There are some collaborations I’d like to do that are on my wish list. Some achievable, others maybe hard to make happen. I am a huge fan of Robbie Fulks and would love to work with him at some point. So too Joe Henry. Joe nearly produced the third MDC album but logistics and finances prevented it. Still, maybe in the future.
There is a song on the album co-written with Jackie Leven and you have helped to put together a tribute to him and his work. Was that something that had its own rewards as project?
It did. Like all tribute albums, it is an eclectic mix but it sounds fabulous and there are some stunning versions of Jackie’s songs on it. The album looks wonderful too. Sarah Brisdion, who did the art for it, I used for THE STRUGGLE design too.
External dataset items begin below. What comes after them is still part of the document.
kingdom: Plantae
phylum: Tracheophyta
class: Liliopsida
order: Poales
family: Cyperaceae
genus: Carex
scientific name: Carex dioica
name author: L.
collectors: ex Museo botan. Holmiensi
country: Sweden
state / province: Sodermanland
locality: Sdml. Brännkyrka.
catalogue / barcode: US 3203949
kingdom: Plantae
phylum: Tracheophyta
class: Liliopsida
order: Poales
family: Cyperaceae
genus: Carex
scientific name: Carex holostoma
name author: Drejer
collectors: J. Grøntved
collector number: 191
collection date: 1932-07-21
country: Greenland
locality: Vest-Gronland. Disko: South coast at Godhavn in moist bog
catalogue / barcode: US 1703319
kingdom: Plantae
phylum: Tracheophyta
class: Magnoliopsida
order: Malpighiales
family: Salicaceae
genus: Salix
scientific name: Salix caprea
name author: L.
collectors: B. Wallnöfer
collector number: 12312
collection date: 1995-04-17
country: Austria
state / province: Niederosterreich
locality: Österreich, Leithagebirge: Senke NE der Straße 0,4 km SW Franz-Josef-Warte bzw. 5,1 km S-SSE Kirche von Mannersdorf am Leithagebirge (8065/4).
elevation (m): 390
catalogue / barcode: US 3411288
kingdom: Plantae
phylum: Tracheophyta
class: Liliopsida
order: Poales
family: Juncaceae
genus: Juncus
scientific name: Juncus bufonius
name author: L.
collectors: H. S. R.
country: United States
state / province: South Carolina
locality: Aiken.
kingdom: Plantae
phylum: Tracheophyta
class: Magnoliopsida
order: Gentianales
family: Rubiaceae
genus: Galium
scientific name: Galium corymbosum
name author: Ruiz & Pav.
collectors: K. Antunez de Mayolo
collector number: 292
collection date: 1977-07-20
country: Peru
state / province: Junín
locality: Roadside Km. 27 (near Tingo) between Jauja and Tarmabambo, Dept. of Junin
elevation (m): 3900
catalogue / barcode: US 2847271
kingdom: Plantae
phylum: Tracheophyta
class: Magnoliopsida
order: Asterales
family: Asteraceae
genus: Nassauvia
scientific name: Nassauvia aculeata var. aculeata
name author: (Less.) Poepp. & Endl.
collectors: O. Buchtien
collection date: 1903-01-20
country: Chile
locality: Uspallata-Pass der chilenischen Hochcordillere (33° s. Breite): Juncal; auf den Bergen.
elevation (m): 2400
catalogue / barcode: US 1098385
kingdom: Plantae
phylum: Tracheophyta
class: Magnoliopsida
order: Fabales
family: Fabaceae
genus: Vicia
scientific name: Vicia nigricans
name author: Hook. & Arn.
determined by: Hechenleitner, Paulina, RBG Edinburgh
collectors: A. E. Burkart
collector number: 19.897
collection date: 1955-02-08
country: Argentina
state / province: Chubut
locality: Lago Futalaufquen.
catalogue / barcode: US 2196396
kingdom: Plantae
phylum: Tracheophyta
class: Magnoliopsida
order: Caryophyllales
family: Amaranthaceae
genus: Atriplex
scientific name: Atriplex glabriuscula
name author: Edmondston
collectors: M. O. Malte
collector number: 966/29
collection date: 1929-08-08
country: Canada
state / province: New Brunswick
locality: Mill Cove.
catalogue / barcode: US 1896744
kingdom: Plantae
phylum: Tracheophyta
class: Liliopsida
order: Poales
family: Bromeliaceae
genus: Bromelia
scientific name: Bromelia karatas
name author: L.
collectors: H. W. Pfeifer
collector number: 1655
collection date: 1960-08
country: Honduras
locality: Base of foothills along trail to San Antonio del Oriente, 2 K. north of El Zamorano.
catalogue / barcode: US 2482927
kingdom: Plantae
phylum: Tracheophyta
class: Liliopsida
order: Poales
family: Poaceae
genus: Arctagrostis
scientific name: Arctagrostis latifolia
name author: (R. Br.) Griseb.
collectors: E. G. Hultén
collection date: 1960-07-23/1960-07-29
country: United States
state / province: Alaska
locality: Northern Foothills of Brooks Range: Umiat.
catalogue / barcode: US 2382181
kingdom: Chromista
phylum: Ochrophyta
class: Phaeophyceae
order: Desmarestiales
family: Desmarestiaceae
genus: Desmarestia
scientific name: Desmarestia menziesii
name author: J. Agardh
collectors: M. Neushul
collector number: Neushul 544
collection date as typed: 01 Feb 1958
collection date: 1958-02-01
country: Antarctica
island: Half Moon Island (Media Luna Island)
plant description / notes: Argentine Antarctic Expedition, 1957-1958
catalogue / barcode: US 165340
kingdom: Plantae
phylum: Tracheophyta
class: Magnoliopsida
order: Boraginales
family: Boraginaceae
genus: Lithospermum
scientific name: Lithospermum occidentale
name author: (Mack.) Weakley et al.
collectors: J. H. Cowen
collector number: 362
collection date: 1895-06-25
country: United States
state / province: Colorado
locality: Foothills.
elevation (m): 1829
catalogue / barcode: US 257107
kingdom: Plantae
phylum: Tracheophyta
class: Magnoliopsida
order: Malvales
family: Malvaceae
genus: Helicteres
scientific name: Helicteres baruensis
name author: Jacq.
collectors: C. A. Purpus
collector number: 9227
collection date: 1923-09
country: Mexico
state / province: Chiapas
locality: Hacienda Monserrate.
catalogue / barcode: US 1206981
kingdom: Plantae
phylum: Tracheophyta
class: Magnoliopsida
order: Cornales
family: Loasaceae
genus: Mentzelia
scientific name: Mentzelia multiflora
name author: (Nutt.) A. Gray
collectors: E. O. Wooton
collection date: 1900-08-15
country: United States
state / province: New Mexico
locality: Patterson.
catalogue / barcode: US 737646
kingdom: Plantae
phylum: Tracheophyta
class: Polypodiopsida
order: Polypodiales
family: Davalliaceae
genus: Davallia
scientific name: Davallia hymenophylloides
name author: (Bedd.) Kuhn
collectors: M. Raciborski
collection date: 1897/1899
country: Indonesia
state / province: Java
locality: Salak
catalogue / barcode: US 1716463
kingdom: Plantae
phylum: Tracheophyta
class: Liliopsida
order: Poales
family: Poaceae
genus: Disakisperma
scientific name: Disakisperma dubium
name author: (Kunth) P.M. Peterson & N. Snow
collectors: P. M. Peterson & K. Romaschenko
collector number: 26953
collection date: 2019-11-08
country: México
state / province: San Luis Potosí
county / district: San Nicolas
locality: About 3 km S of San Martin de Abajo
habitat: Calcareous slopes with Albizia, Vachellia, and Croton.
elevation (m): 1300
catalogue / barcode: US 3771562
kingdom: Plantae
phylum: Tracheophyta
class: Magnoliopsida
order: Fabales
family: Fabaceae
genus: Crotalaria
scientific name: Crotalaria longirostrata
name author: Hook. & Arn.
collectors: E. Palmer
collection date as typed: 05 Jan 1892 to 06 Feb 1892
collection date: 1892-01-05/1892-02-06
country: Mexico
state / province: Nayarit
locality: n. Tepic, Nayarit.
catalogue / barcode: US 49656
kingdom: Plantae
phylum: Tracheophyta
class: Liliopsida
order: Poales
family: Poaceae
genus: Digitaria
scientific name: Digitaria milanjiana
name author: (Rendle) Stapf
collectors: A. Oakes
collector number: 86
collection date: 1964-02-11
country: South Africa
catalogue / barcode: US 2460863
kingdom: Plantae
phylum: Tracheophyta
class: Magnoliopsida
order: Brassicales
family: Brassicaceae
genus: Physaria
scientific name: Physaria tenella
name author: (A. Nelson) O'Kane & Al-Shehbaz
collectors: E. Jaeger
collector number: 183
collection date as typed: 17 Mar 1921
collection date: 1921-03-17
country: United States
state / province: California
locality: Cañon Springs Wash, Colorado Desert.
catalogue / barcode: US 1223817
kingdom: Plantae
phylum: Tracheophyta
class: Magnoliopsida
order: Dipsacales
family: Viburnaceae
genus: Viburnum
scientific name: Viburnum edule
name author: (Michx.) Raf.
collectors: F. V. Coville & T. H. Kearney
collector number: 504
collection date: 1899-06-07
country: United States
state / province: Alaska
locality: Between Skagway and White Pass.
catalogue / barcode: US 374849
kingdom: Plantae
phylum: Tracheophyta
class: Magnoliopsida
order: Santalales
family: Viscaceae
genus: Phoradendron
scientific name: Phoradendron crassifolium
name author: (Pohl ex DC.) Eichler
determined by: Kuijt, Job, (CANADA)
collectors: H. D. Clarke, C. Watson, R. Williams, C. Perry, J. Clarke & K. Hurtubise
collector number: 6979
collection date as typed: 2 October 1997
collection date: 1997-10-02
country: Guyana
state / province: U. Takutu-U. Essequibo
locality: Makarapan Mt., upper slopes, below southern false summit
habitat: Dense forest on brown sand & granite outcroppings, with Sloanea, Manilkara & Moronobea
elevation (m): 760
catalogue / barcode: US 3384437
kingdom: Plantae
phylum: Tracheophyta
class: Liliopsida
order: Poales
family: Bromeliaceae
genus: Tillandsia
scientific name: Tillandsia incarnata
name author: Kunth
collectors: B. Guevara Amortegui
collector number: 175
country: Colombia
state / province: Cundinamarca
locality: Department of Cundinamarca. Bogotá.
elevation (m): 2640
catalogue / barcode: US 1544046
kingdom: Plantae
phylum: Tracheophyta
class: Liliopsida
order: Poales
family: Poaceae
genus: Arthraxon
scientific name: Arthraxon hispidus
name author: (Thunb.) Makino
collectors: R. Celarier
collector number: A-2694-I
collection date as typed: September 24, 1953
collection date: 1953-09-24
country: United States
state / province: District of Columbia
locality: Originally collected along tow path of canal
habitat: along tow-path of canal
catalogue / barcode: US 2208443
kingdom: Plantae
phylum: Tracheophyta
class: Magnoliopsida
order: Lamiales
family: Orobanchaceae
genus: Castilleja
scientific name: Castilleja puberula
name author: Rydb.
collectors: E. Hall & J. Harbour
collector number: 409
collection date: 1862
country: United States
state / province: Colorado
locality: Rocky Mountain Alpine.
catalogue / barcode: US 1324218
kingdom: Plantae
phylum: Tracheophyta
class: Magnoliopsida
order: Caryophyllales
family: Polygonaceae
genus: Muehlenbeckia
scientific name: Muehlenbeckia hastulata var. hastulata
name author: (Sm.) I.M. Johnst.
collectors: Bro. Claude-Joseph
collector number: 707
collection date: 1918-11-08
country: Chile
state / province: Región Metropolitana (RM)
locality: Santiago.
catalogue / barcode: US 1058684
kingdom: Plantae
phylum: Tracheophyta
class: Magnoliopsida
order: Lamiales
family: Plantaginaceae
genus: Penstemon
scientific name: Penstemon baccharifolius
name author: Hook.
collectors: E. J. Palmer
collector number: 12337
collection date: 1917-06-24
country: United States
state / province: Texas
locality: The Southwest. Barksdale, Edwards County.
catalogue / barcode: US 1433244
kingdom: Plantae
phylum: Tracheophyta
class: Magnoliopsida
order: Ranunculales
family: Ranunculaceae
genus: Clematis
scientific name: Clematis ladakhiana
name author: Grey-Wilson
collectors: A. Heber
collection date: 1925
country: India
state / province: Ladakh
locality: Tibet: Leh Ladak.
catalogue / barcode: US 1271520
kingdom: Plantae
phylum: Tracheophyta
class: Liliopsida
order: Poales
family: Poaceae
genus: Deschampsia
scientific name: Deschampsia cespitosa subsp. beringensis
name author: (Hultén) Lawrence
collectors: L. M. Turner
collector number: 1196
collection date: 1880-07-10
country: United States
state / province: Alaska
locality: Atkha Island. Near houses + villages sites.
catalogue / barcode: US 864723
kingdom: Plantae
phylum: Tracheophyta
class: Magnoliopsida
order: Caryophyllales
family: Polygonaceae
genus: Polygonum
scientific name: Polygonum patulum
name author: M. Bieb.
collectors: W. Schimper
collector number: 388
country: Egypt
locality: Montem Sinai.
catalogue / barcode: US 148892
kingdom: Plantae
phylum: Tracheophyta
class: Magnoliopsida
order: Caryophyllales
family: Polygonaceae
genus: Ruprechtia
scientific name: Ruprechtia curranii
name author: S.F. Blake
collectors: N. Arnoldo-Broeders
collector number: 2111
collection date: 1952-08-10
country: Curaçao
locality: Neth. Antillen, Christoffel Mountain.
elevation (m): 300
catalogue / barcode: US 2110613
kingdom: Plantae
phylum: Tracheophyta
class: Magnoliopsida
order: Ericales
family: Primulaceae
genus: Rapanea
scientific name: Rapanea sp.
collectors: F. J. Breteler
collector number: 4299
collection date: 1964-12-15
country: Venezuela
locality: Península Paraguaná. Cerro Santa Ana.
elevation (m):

Pulling the album together brought it’s own frustrations. I was angry nothing had been done sooner and it looked like nothing was going to happen, so I decided I had better do it. Frustrating too, as some artists (no names) I genuinely thought would get involved declined or didn’t even respond but, that aside, it was wonderful to get such a positive feedback from many fellow musicians, fans and admirers of Jackie who were keen to contribute. And then, once the process began, to have songs drop into my mail box was like Christmas Day every day. I am proud of it and would urge everyone to check it out. A gorgeous double vinyl version recently came out for Record Store Day too.
What’s next for you and My Darling Clementine?
The road. Two years of not playing live means I/we have a lot to catch up on. Since Feb 2022, My Darling Clementine have toured Europe, UK and the east coast /mid west of America. More UK and Euro touring is coming before summer. Back to US later in the year too
I will continue to promote THE STRUGGLE and there will be more solo shows too. At the ones played so far, Clovis and I have performed the whole album, which has been really enjoyable. More of those for sure. Lou and I are also looking to do some shows with Steve Nieve in July, as we never got to tour the COUNTRY DARKNESS album when it came out. As for new recordings, the next album will be an MDC album, though I am not sure what direction we are going with that. Or maybe it is Lou’s turn for a solo album? And if so then, maybe, I will get one of those books completed!!
I am also currently working on and contributing vocals to an album project with Mark Brend (aka Ghostwriter). Very much an experimental sound-scape project based around hymns and even some “youth praise choruses” from our 1970’s church days. It is a curious project but what I have heard so far is fabulous. Mark is a really inventive guy and I love what he has done in remixing some of my songs, most recently his remix of Weight Of The World on the new album.
So, will keep on keeping on, seeing what life throws at me, and what new musical avenues I can wander down. Right now though, a pint of Guinness and lunch with my grown-up kids is my immediate concern.